We celebrate the Feast of the Presentation this week (Feb. 2), commemorating when Jesus was presented in the Temple shortly after His birth. There’s an option that day, still observed in some places, to have a procession with candles at Mass. The procession of light is meant to be a symbolic repetition of Mary’s journey. Jesus is the light of the world. Mary carried that light in procession up to the Temple in Jerusalem for a high and important occasion. Then she carried the light in procession back to Nazareth, to the mundane tasks of everyday life.
We’re meant to imitate both parts of that journey. But how do we turn the symbolic reality — the procession with lights — into a practical reality? The readings for the week give us some good ideas.
The first comes from the episode of the healing of the Gadarene demoniac in Mark 5. The episode closes by saying, “Then the man went off and began to proclaim in the Decapolis (his home region) what Jesus had done for him.”
That’s a procession with light! Jesus has done things for each of us. We can carry that light in procession to the high occasion of Mass, which is great. But we also need to carry that light in procession back into our everyday life, as well. It doesn’t need to be flashy. Nazareth wasn’t flashy! But when we tell people what Jesus has done for us, we carry His light into the darkness of the world. The world needs that light!
The second comes from the readings about David that we have all week, ending with a summary of his life. One of the lessons we learn from David’s life is that the light of God’s grace is not only about the high moments in our lives. David was a great warrior king; he was also a great sinner!
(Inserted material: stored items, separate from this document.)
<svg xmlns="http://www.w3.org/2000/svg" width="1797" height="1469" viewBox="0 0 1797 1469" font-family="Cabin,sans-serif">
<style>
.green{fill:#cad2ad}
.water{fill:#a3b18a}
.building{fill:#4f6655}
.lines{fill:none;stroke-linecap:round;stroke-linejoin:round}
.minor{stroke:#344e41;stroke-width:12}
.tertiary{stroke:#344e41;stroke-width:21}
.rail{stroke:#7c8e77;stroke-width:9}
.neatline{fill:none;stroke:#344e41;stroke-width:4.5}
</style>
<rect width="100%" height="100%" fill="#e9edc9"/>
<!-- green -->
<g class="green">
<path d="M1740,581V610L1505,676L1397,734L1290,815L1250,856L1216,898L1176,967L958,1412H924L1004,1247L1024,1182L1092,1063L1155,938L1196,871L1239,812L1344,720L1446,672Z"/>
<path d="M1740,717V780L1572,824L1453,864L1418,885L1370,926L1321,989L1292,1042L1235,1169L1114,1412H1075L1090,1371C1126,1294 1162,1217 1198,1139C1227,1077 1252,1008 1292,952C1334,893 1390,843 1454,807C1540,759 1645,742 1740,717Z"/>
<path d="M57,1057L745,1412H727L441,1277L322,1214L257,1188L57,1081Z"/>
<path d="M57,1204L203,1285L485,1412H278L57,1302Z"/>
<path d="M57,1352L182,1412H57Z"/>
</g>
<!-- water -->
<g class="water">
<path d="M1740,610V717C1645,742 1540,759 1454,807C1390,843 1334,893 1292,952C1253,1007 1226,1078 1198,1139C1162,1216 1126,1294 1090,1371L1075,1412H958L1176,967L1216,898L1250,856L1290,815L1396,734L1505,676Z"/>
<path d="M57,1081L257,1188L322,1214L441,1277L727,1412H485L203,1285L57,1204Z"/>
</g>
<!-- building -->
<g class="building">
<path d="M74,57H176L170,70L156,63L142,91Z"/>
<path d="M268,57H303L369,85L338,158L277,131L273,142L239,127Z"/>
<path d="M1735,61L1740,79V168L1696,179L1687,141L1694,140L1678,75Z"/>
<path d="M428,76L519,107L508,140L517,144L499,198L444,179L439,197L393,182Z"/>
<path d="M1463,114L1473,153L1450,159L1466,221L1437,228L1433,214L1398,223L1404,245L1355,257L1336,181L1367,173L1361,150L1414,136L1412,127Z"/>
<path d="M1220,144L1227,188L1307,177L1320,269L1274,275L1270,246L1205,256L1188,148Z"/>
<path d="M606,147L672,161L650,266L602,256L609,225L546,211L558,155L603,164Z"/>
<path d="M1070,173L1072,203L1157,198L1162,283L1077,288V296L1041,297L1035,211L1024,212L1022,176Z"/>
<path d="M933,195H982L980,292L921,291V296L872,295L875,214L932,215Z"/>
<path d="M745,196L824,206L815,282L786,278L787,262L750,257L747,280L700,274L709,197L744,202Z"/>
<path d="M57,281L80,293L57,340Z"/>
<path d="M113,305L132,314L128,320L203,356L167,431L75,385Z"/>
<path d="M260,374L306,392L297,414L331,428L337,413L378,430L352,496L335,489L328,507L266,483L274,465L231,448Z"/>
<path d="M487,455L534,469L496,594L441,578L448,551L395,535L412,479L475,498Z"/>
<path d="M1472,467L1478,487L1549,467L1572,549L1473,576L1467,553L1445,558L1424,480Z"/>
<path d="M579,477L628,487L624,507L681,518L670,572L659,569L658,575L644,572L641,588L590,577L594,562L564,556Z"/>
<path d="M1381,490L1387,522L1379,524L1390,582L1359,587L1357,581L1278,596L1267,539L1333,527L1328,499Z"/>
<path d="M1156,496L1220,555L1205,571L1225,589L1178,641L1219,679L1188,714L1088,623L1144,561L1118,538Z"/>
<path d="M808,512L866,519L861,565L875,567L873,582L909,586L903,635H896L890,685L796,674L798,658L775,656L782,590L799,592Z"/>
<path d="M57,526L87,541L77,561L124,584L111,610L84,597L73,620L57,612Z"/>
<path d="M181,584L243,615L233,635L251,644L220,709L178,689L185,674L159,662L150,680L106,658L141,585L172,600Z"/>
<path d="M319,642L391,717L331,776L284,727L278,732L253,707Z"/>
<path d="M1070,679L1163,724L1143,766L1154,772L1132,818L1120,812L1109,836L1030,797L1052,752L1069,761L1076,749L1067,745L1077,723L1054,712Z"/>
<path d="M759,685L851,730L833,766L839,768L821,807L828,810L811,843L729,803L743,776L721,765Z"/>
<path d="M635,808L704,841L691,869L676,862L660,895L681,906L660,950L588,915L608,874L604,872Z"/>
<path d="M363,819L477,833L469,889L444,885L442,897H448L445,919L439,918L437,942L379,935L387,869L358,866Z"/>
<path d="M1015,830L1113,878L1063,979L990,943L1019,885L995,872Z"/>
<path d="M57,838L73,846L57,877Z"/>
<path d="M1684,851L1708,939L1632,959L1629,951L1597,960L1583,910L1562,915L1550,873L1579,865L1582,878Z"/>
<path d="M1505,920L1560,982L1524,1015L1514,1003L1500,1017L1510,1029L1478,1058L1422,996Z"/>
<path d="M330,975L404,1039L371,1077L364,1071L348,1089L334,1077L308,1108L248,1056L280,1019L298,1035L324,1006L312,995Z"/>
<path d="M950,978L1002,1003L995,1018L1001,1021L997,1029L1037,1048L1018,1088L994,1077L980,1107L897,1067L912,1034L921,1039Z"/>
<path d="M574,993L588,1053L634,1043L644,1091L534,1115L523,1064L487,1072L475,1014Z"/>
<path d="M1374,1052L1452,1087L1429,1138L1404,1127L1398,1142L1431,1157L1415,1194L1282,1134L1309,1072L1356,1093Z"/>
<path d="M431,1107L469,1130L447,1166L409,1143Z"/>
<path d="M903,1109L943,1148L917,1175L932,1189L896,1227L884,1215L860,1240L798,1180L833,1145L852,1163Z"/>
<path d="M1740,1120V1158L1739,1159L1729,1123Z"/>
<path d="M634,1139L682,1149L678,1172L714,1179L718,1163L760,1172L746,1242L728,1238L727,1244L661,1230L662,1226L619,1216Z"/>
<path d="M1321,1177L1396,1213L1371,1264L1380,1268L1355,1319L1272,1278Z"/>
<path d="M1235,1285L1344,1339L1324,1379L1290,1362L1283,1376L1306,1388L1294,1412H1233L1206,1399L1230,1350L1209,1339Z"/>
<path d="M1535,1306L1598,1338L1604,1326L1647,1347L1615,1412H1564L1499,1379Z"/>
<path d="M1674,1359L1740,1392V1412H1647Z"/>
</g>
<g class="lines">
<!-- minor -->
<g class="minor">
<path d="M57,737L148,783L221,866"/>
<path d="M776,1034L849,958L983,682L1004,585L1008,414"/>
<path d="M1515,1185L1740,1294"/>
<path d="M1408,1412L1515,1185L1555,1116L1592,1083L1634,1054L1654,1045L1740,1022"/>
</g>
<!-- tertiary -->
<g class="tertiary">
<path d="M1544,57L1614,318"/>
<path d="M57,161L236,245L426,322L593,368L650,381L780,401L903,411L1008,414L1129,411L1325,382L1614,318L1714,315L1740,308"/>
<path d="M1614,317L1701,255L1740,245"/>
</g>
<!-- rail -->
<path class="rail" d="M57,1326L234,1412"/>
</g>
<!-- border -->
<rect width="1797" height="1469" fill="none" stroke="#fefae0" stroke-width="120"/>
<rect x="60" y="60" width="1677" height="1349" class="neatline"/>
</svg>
But David received God’s mercy precisely in the places where he sinned, and he told of receiving that mercy.
That’s a procession with light! Many people believe that God blesses them only in their strengths; they have a hard time believing that God can have mercy on them in their weaknesses. That’s a place where the world needs to see our procession of light. When we tell people how God has had mercy on our weakness, we carry His light into the darkness of the world. The world needs that light!
As we launch the All Things New website, and intensify the process of pastoral planning in the coming months, the Feast of the Presentation can serving as a guiding light for us. Any reorganization that we contemplate will keep its eye on this task: helping us carry the light of Jesus into the darkness of the world.